Es ist aber denke ich wie folgt zu verstehen: Zeigt mir mein Stundenhoroskop, dass mein berufliches Vorhaben unter keinem guten Stern steht, so ist dies gerade eben nicht der Anlass, es bleiben zu lassen. Sondern der Aufruf, etwas zu tun, ähnlich, wie wenn man ein Orakel konsultiert: die Frage stellt bereits die Intervention dar. Ab nun kann ich handeln, wobei in der Mythologie sich die Orakelsprüche paradoxerweise immer dann erfüllten, wenn man versuchte, sie zu verhindern. Aber das ist ein anderes Kapitel
Angenommen, aus dem Chart geht hervor, dass Mars/Saturn mein Vorhaben blockiert. Im Radix stehen sie vielleicht in Haus 2, finanzielle Hürden, im Stundenhoroskop hat der Mond evtl. ein applikatives Quadrat auf Saturn, Herrscher von Haus 2. Da der Astrologe auch Magier oder Alchemist war, hat er daraufhin versucht, die Kräfte von Venus und Jupiter zu stärken. Dazu hat er an einem sogenannten "auspicious moment" einen Talisman aus Kupfer und Zink produziert, an einem Freitag, zur Venusstunde, mit der Venus in Stier, Waage, oder Fische, frei von den Übeltätern, nicht rückläufig und nicht verbrannt, am besten am AC oder MC. So wurde dann versucht, die negativen Einflüsse abzuwenden.
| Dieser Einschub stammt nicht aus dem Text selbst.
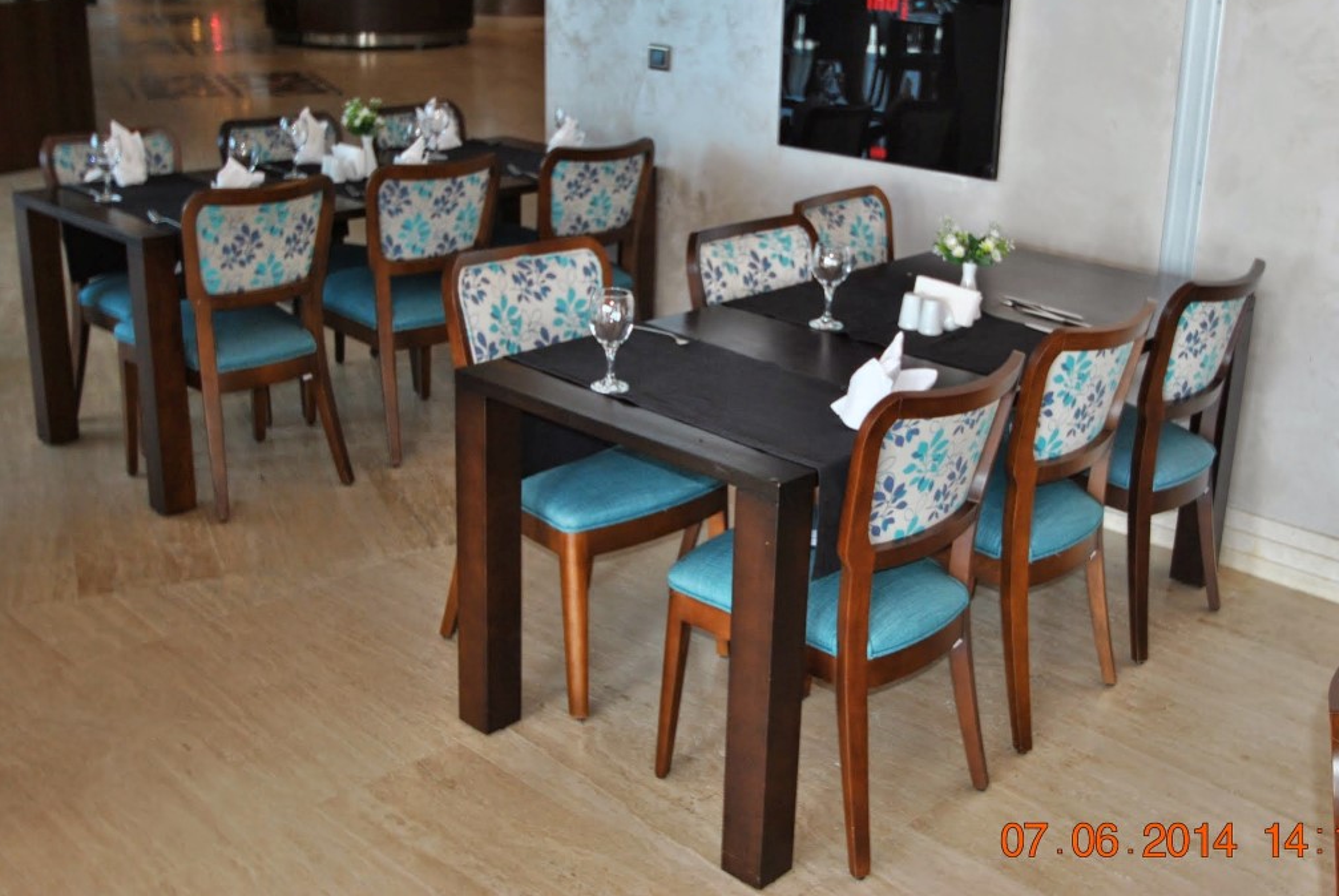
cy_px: 407
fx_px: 1527
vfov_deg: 32.7
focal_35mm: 41
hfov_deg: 47.2
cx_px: 761
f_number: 4.5
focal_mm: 24
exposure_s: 1/60
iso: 200
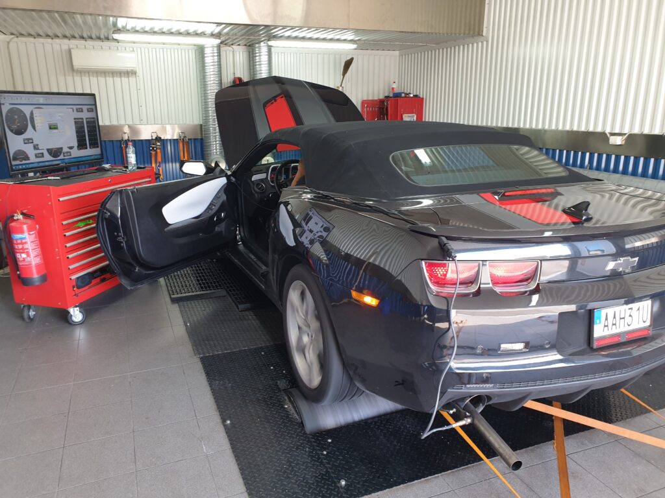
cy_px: 249
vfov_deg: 53.1
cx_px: 332
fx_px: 499
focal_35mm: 26
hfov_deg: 67.3
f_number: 2.4
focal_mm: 4.3
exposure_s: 1/50
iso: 125
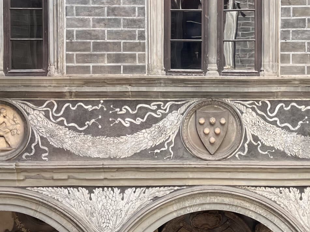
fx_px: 627
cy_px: 69
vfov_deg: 20.9
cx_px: 198
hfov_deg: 27.7
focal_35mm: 70
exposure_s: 1/182
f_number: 1.6
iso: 40
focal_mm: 5.1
Dabei muss jedoch bedacht werden, dass diese "Intervention" auf Grund der strikten Anlehnung an die kosmische Ordnung als weiße Magie zu werten ist, da man sich an den Rahmen des Möglichen versucht zu halten. Kritisch wird es dann, wenn gegen die kosmische Ordnung bzw. gegen die kosmische Zustimmung ein solches Werk vollbracht wird, um sich zu bereichern - dann ist es schwarze Magie.
Das alchimistische Werk ist jedoch nicht nur ein physischer Prozess, sondern ähnlich dem Yoga aus Indien ein Bewusstseinsprozess. Denn durch die bewusste Herstellung des Talismans, durch die bewusste Auseinandersetzung mit der Thematik und dem entsprechenden physischen "Gleichnis", dem Ritual, soll eine Veränderung durch die Ebenen hindurch bewirkt werden.